# Welche Variostütze passt?



## greenhorn-biker (19. April 2014)

Hallo Ladies 
spiele zur Zeit mit dem Gedanken mir eine Variostütze zu zulegen 

Das Problem ist, dass meine Maße recht speziell sind, da der Rahmen recht groß ist (erstes Bike und noch keine Ahnung beim kaufen gehabt ) und dementsprechend die Sattelstütze nur 160 mm ausgezogen ist. Nächstes Problem ist, dass die Stütze nur 270 mm versenkt werden kann, obwohl das Sattelrohr kerzengerade ist  (könnte es vllt an den Schrauben vom Flaschenhalter liegen??). Was den Durchmesser von der Sattelstütze betrifft, bin ich auch etwas verwirrt weil auf der Stütze 29,8mm steht, ich dachte Standard wäre 30,2mm ?
Wieviel Millimeter muss ich denn etwa für die Überwurfmutter (nennt man das so??) von meinen 160mm Verstellweg abziehen?

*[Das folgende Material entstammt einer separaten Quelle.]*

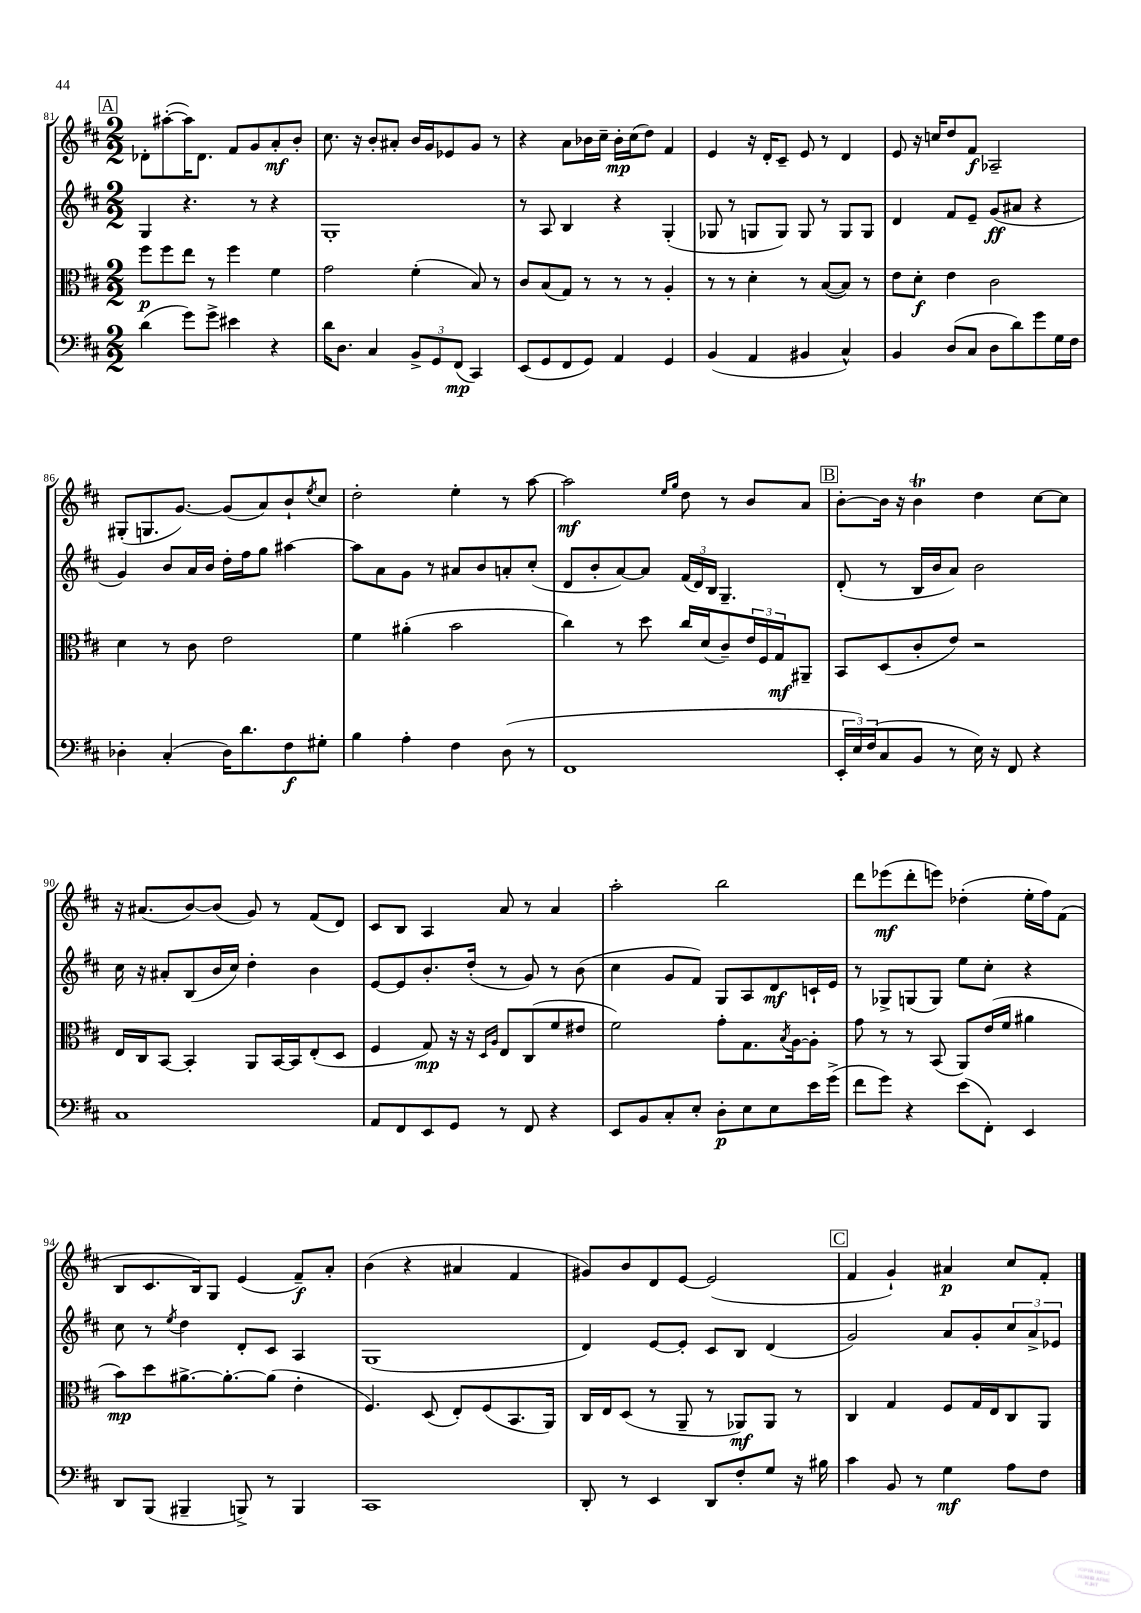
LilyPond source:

<<
\new StaffGroup <<
\new Staff = "s0" {
    \clef treble \key d \major \numericTimeSignature \time 2/2
    \mark \markup { \box "A" } des'8-. ais''8~-.( ais''16) des'8. fis'8 g'8 a'8-.\mf b'8-. |
    cis''8. r16 b'8-. ais'8-. b'16 g'16 ees'8 g'8 r8 |
    r4 a'8 bes'16 cis''16-- bes'16-.\mp cis''16( d''8) fis'4 |
    e'4 r16 d'16-. cis'8-- e'8 r8 d'4 |
    e'8 r16 c''16 d''8 fis'8\f aes2-- |
    gis8-.( g8. g'8.~) g'8( a'8) b'8-! \acciaccatura { e''8 } cis''8 |
    d''2-. e''4-. r8 a''8~ |
    a''2\mf \grace { e''16 g''16 } d''8 r8 b'8 a'8 |
    \mark \markup { \box "B" } b'8~-. b'16 r16 b'4\trill d''4 cis''8~ cis''8 |
    r16 ais'8.( b'8~) b'8( g'8) r8 fis'8( d'8) |
    cis'8 b8 a4 a'8 r8 a'4 |
    a''2-. b''2 |
    d'''8 ees'''8\mf( d'''8-. e'''8) des''4-.( e''16-. fis''16) fis'8( |
    b8 cis'8. b16) g8 e'4( fis'8--\f) a'8-. |
    b'4( r4 ais'4 fis'4 |
    gis'8) b'8 d'8 e'8~ e'2( |
    \mark \markup { \box "C" } fis'4 g'4-!) ais'4\p cis''8 fis'8-. \bar "|." |
}
\new Staff = "s1" {
    \clef treble \key d \major \numericTimeSignature \time 2/2
    \mark \markup { \box "A" } g4 r4. r8 r4 |
    g1-. |
    r8 a8 b4 r4 g4-.( |
    ges8 r8 g8 g8) g8 r8 g8 g8 |
    d'4 fis'8 e'8-- g'8\ff( ais'8 r4 |
    g'4) b'8 a'16 b'16 d''16-. fis''16 g''8 ais''4~ |
    ais''8 a'8 g'8 r8 ais'8 b'8 a'8-. cis''8-.( |
    d'8 b'8-. a'8~) a'8 \tuplet 3/2 { fis'16( d'16) b16 } g4.-- |
    \mark \markup { \box "B" } d'8-.( r8 b16 b'16 a'8) b'2 |
    cis''16 r16 ais'8-. b8( b'16 cis''16) d''4-. b'4 |
    e'8~ e'8 b'8.-. d''16-.( r8 g'8) r8 b'8( |
    cis''4 g'8 fis'8) g8 a8 d'8\mf c'16-! e'16 |
    r8 ges8-> g8( g8) e''8 cis''8-. r4 |
    cis''8 r8 \acciaccatura { e''8 } d''4 d'8-. cis'8 a4 |
    g1( |
    d'4) e'8~ e'8-. cis'8 b8 d'4( |
    \mark \markup { \box "C" } g'2) a'8 g'8-. \tuplet 3/2 { cis''8 a'8-> ees'8 } \bar "|." |
}
\new Staff = "s2" {
    \clef alto \key d \major \numericTimeSignature \time 2/2
    \mark \markup { \box "A" } fis''8\p fis''8 e''8 r8 fis''4 fis'4 |
    g'2 fis'4-.( b8) r8 |
    cis'8 b8( g8) r8 r8 r8 a4-. |
    r8 r8 d'4-. r8 b8~( b8) r8 |
    e'8 d'8-.\f e'4 cis'2 |
    d'4 r8 cis'8 e'2 |
    fis'4 ais'4-.( b'2 |
    cis''4) r8 d''8 cis''16 d'16( cis'8--) \tuplet 3/2 { e'16 fis16 g16\mf } ais,8-- |
    \mark \markup { \box "B" } b,8 d8( cis'8-. e'8) r2 |
    e16 cis16 b,8~ b,4-. a,8 b,16~ b,16 e8-.( d8 |
    fis4 g8\mp) r16 r16 \grace { d16 a16 } e8 cis8( fis'8 eis'8 |
    fis'2) g'8-. g8. \acciaccatura { b8 } a16~ a8-. |
    g'8 r8 r8 b,8( a,8) e'16( fis'16 ais'4 |
    b'8\mp) d''8 ais'8.~-> ais'8.~-. ais'8( e'4-. |
    fis4.) d8( e8-.) fis8( b,8. a,16) |
    cis16 e16 d8( r8 a,8-- r8 aes,8\mf) aes,8 r8 |
    \mark \markup { \box "C" } cis4 g4 fis8 g16 e16 cis8 a,8 \bar "|." |
}
\new Staff = "s3" {
    \clef bass \key d \major \numericTimeSignature \time 2/2
    \mark \markup { \box "A" } d'4( g'8) g'8-> eis'4 r4 |
    d'16 d8. cis4 \tuplet 3/2 { b,8-> g,8 fis,8\mp( } cis,4) |
    e,8( g,8 fis,8 g,8) a,4 g,4 |
    b,4( a,4 bis,4 cis4-^) |
    b,4 d8( cis8 d8 d'8) g'8 g16 fis16 |
    des4-. cis4-.( des16) d'8. fis8\f gis8-. |
    b4 a4-. fis4 d8( r8 |
    fis,1 |
    \mark \markup { \box "B" } \tuplet 3/2 { e,16-. e16) fis16( } cis8 b,8 r8 e16) r16 fis,8 r4 |
    cis1 |
    a,8 fis,8 e,8 g,8 r8 fis,8 r4 |
    e,8 b,8 cis8-. e8-. d8-.\p e8 e8 e'16 g'16->( |
    fis'8 g'8) r4 e'8( fis,8-.) e,4 |
    d,8 b,,8( bis,,4-- b,,8->) r8 b,,4 |
    cis,1 |
    d,8-. r8 e,4 d,8 fis8-. g8 r16 bis16 |
    \mark \markup { \box "C" } cis'4 b,8 r8 g4\mf a8 fis8 \bar "|." |
}
>>
>>
\layout { \context { \Score currentBarNumber = #81 } }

Nach meinen Recherchen scheint die Kind Shock Drobzone 300mm/75mm die kürzeste Stütze zu sein, aber lohnt sich bei diesem kleinen Verstellweg eine Variostütze noch??

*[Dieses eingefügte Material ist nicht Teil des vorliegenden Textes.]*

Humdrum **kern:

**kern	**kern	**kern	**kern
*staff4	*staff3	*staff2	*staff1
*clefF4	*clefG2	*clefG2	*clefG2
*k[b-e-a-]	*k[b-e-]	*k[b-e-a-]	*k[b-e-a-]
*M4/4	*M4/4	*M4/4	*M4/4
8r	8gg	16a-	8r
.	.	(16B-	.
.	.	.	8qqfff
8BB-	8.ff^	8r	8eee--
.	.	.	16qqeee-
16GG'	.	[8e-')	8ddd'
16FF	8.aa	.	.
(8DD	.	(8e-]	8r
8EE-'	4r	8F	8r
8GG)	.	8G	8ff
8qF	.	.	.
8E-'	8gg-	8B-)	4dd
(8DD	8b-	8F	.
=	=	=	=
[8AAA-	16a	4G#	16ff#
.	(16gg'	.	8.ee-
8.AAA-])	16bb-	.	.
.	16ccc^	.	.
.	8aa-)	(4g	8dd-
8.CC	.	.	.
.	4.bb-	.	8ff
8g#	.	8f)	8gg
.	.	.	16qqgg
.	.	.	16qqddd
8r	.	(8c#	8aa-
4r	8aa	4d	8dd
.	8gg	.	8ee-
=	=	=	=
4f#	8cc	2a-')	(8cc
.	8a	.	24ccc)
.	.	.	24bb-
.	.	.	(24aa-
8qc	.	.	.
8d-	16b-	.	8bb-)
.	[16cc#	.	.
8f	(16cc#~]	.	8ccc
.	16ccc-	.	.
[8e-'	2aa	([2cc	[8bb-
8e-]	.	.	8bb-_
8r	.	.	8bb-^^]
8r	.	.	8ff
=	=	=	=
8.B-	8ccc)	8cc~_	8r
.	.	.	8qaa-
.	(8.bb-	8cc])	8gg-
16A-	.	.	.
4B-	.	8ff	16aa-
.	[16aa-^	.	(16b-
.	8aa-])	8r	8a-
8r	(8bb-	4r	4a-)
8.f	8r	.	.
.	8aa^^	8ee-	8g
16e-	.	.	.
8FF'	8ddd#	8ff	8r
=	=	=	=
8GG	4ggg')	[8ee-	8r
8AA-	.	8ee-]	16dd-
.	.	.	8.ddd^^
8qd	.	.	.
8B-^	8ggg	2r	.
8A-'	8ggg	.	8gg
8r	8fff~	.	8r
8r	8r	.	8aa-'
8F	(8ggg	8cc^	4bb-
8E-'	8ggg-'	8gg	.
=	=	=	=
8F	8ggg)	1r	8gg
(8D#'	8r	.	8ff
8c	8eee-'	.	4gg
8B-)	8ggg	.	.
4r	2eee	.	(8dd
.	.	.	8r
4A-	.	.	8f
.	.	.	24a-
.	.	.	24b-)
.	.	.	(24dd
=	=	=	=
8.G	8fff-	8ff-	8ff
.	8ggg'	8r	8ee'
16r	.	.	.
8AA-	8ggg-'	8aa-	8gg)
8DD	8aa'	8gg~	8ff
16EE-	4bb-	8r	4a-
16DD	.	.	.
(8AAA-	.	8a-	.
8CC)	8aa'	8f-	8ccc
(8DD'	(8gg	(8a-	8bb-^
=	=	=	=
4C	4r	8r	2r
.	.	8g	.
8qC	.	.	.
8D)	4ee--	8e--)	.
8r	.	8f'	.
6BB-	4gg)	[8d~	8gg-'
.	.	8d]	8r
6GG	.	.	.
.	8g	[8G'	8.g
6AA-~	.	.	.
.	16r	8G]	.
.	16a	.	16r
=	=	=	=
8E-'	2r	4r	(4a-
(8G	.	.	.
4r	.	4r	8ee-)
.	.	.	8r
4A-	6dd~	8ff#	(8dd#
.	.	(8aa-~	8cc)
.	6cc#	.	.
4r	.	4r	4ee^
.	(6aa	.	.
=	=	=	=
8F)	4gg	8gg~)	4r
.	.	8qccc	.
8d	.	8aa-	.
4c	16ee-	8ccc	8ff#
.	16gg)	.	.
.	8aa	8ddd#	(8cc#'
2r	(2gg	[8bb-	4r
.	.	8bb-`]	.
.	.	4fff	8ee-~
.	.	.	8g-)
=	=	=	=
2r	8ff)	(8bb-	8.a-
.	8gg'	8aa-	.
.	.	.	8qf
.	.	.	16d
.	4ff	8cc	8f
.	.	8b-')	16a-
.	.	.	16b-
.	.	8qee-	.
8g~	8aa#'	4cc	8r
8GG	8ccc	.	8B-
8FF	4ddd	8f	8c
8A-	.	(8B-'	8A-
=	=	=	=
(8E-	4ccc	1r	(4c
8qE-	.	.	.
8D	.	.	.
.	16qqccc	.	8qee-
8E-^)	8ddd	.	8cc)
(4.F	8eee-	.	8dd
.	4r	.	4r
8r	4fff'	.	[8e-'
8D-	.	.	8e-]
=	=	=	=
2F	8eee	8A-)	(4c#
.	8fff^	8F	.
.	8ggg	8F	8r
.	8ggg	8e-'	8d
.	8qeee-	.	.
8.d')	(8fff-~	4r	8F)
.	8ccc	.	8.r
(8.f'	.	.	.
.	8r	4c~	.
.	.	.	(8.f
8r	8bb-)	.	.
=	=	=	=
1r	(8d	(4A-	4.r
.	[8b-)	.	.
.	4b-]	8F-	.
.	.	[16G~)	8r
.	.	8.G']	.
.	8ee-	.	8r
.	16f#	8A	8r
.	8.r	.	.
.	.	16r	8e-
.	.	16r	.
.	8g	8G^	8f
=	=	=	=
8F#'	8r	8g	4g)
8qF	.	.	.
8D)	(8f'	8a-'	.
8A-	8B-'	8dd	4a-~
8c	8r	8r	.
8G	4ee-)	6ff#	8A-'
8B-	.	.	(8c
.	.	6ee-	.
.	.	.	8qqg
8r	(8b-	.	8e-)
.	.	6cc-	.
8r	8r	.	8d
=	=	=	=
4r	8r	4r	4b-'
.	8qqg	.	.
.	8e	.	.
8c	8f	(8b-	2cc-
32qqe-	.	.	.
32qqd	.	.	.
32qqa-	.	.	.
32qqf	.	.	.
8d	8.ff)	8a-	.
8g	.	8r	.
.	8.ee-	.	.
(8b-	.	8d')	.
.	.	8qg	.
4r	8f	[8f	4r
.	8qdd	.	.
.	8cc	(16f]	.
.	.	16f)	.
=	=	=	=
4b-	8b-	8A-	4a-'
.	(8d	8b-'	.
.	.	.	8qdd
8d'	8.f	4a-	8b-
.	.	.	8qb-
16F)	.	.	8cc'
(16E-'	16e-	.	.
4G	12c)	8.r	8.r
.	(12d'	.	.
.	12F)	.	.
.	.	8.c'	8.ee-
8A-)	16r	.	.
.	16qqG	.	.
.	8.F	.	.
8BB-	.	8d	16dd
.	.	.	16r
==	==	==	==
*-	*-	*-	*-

Da ich nicht zuviel in mein "billig-Hardtail" investieren möchte, würde ich mir gern eine gebrauchte zulegen, macht so etwas Sinn? Auf einen Remotehebel könnte ich auch verzichten...

Ich wünsche euch Frohe Ostern und hoffe ihr habt besseres Wetter als ich hier 

Grüße vom greenhorn


----------



## mw.dd (19. April 2014)

Auch wenn ich wieder nicht weiß, warum das ein Thema speziell für "Ladies" ist...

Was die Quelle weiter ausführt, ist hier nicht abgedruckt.